Tricky words are words for which the children have not yet learned the code. They don’t fit into the usual spelling patterns. In order to read simple sentences, it is necessary for children to know some words that have unusual or untaught spellings. It should be noted that, when teaching these words, it is important to always start with sounds already known in the word, then focus on the 'tricky' part.  

What are High Frequency words?

High frequency (common) are words that recur frequently in much of the written material young children read and that they need when they write.

What do the Phonics terms mean?

Phoneme: The smallest unit of sound in a word, e.g. c/a/t,  sh/o/p, t/ea/ch/er.

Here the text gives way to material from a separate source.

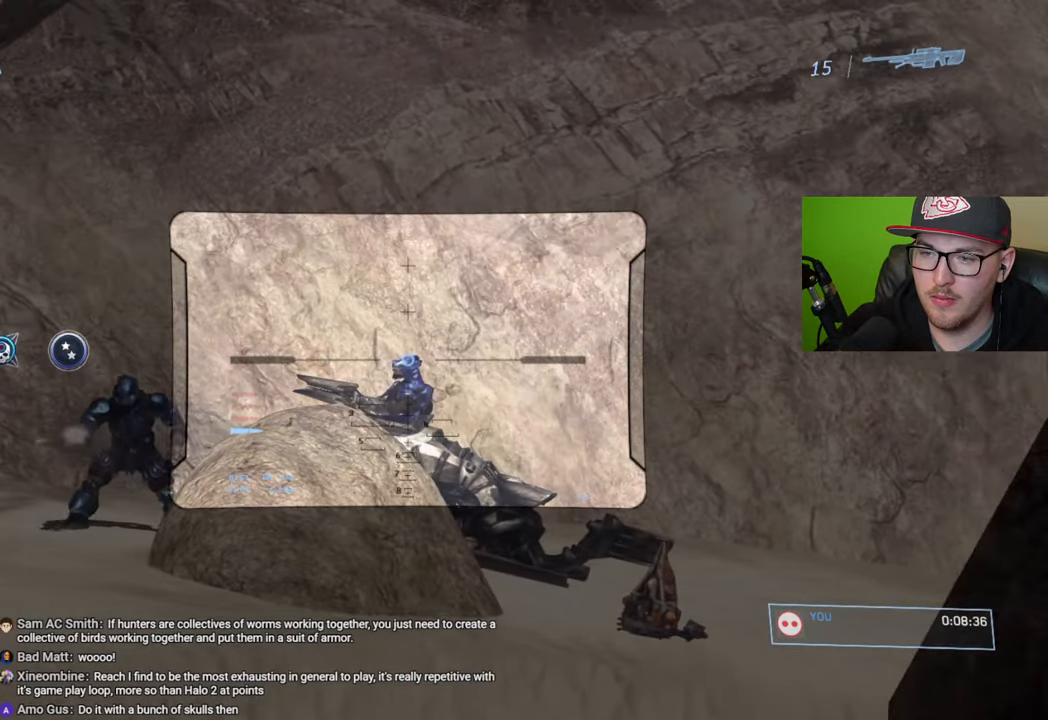
{"buttons": [], "left_stick": "center", "right_stick": "down", "events": [[50, "right_stick", "down"], [233, "right_stick", "center"], [333, "R2", "down"], [433, "right_stick", "down"], [450, "R2", "up"]]}
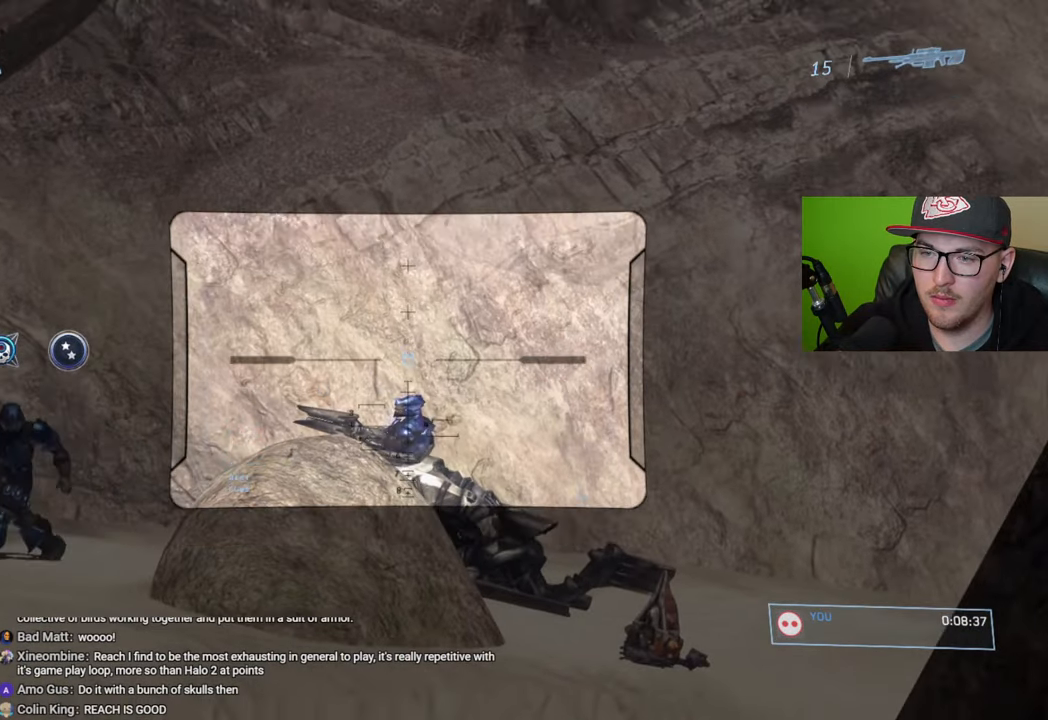
{"buttons": [], "left_stick": "center", "right_stick": "down", "events": [[33, "right_stick", "center"], [200, "right_stick", "down"]]}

Grapheme: A letter or group of letter representing one sound, e.g. sh, igh, t.

Digraph: Two letters which together make one sound, e.g. sh, ch, ee, ph, oa.

Split digraph: Two letters, which work as a pair, split, to represent one sound, e.g. a-e as in cake, or i-e as in kite.

Trigraph:  three letters which together make one sound but cannot be separated into smaller phonemes, e.g. igh as in light, ear as in heard, tch as in watch.

Segmentation: means hearing the individual phonemes within a word – for instance the word ‘crash’ consists of four phonemes: ‘c – r – a – sh’. In order to spell this word, a child must segment it into its component phonemes and choose a grapheme to represent each phoneme.

Blending: means merging the individual phonemes together to pronounce a word. In order to read an unfamiliar word, a child must recognise (‘sound out’) each grapheme, not each letter (e.g. ‘th-i-n’ not ‘t-h-i-n’), and then merge the phonemes together to make the word.

Mnemonics: a device for memorising and recalling something, such as a hand action of a drill to remember the phoneme /d/.

Adjacent consonants:  two or three letters with discrete sounds, which are blended together e.g. str, cr, tr, gr. (previously consonant clusters).

CVCC words: consonant, vowel, consonant, consonant word e.g. palm.

CCVC words: consonant, consonant, vowel consonant words e.g. stop.

Comprehension:  understanding of language whether it is spoken or written.